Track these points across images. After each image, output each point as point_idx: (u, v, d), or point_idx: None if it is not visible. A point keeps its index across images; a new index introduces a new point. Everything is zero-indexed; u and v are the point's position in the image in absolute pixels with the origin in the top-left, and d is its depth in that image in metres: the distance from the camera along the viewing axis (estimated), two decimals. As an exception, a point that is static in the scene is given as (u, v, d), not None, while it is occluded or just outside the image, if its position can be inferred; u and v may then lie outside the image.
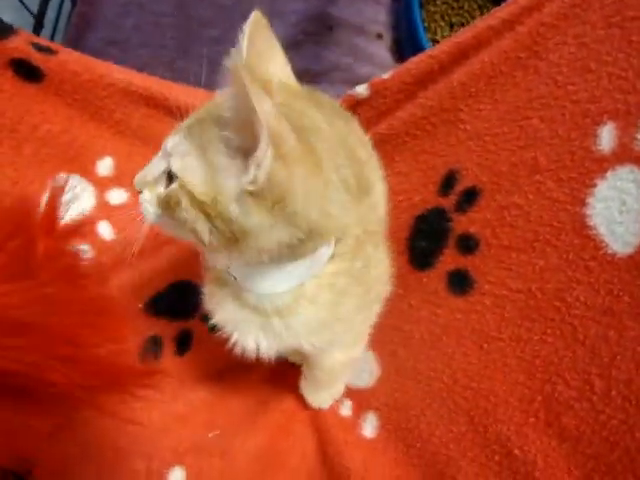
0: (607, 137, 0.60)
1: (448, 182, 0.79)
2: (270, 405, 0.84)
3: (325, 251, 0.52)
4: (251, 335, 0.58)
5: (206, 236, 0.46)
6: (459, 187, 0.77)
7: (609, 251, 0.58)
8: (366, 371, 0.83)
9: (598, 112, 0.62)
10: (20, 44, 0.77)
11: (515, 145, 0.70)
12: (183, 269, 0.88)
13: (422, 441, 0.71)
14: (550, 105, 0.66)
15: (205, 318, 0.87)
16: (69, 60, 0.81)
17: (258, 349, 0.59)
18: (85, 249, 0.82)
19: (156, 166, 0.50)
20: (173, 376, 0.81)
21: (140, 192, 0.51)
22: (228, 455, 0.77)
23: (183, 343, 0.88)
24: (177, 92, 0.88)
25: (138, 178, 0.51)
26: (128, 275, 0.84)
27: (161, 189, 0.49)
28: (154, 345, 0.84)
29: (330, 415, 0.83)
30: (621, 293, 0.56)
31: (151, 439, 0.73)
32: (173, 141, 0.48)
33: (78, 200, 0.85)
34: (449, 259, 0.77)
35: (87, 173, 0.87)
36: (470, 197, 0.75)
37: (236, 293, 0.57)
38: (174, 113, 0.90)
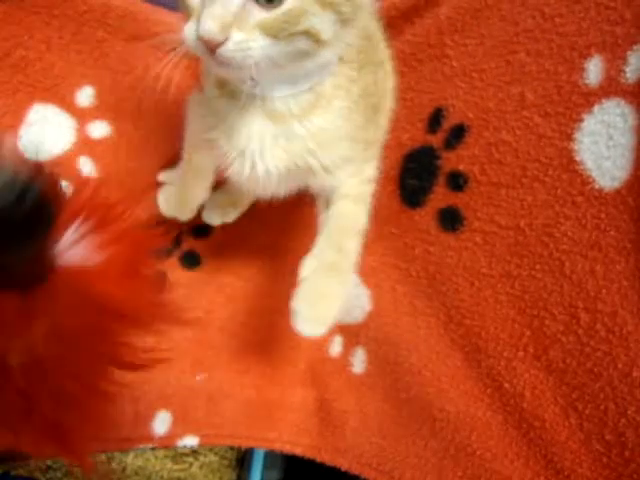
0: (594, 70, 0.59)
1: (436, 119, 0.78)
2: (260, 347, 0.85)
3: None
4: (266, 148, 0.60)
5: (328, 33, 0.49)
6: (446, 124, 0.76)
7: (596, 186, 0.58)
8: (358, 307, 0.85)
9: (585, 45, 0.60)
10: None
11: (502, 81, 0.69)
12: None
13: (411, 374, 0.73)
14: (537, 38, 0.65)
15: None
16: None
17: (268, 167, 0.60)
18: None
19: (228, 2, 0.45)
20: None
21: (218, 44, 0.45)
22: (214, 400, 0.78)
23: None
24: (160, 13, 0.83)
25: (212, 27, 0.44)
26: None
27: (262, 15, 0.46)
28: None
29: (321, 358, 0.85)
30: (608, 228, 0.57)
31: (137, 382, 0.72)
32: None
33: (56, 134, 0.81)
34: (439, 196, 0.77)
35: (65, 104, 0.81)
36: (458, 134, 0.74)
37: (249, 105, 0.58)
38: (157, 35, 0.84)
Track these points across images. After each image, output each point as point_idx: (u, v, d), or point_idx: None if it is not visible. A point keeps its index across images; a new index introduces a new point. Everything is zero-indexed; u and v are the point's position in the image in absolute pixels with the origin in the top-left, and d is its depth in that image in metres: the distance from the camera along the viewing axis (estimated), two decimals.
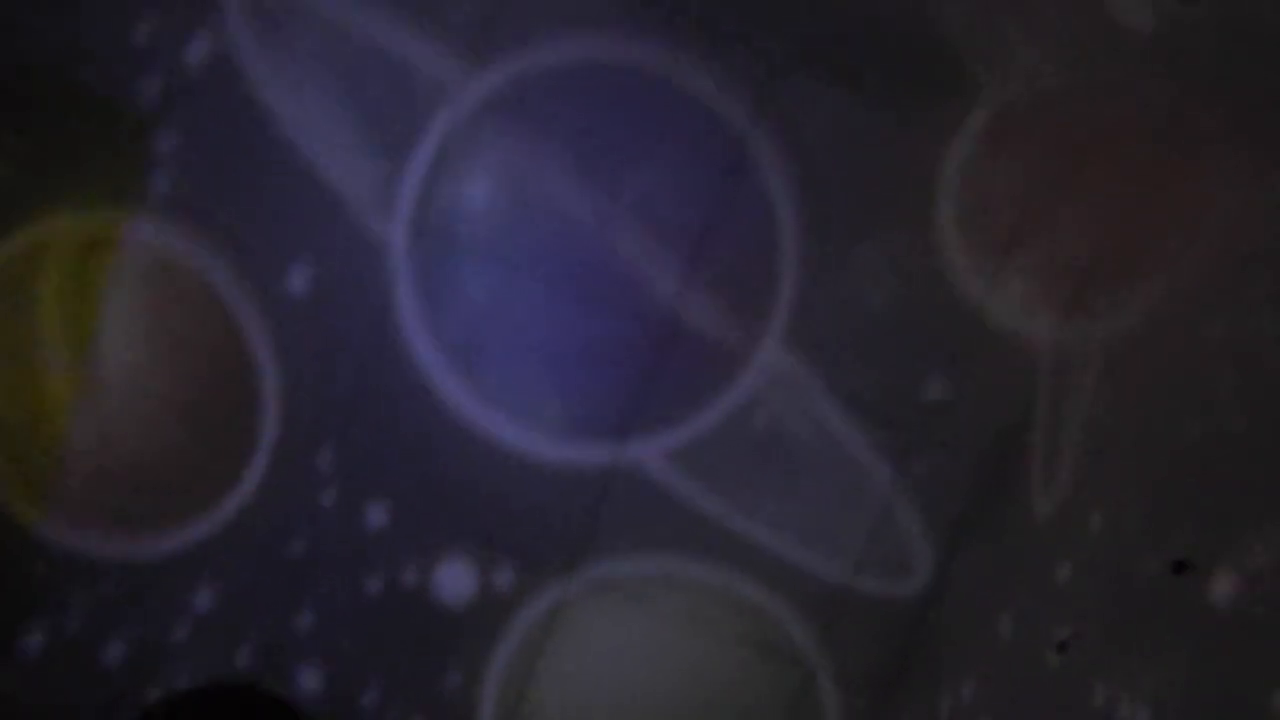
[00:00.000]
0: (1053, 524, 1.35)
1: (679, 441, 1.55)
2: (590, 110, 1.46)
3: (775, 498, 1.57)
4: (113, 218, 1.50)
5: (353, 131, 1.46)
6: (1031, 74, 1.45)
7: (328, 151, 1.47)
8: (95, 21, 1.41)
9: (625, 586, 1.59)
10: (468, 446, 1.55)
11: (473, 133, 1.47)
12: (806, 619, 1.59)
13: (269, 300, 1.52)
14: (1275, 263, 1.12)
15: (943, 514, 1.56)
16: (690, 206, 1.50)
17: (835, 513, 1.58)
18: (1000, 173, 1.50)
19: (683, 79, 1.44)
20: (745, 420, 1.54)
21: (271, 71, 1.42)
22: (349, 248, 1.50)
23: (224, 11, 1.38)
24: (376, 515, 1.58)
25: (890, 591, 1.59)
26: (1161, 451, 1.16)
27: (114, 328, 1.55)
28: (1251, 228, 1.20)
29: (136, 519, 1.62)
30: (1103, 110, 1.44)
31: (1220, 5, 1.30)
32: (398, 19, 1.42)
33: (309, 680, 1.65)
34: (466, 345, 1.53)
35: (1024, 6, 1.42)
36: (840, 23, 1.43)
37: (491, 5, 1.43)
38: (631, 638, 1.61)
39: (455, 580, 1.60)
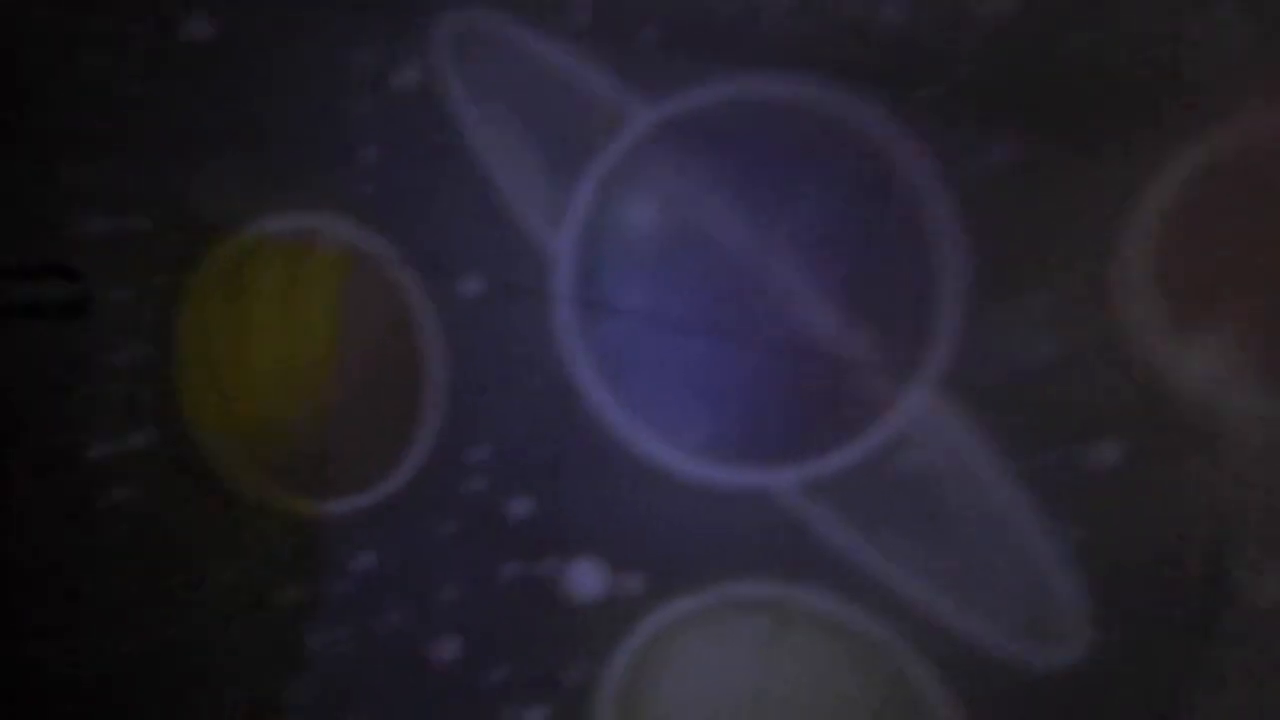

● **WHAT YOU SHOULD DO**: Lines of the listing above that contain the word "Everything" should all be returned.

● **PROBLEM SOLUTION**:
Track these points across images. After each image, output each point as point_idx: (u, v, d), or point_idx: None if it is not visible. A point keeps its index across images; a new index introduces a new point. Everything is zero-indexed; u and v are the point's position in the image in absolute pixels with the origin in the top-left, and d is its depth in that image in metres: the distance from the camera along the viewing axis (estimated), two decimals. As an exception, a point that is static in the scene is given as (u, v, d), not None, while it is occluded or just outside the image, if its position can be inferred; u and v may then lie outside the image.
Track these points across images. After each image, output each point as point_idx: (u, v, d), or point_idx: None if it is not visible. A point keeps its index across images; a new index introduces a new point. Everything is zero-indexed; u and v are the point's position in the image in absolute pixels with the origin in the top-left, and d is its depth in that image in metres: the distance from the camera along the viewing axis (estimated), two decimals.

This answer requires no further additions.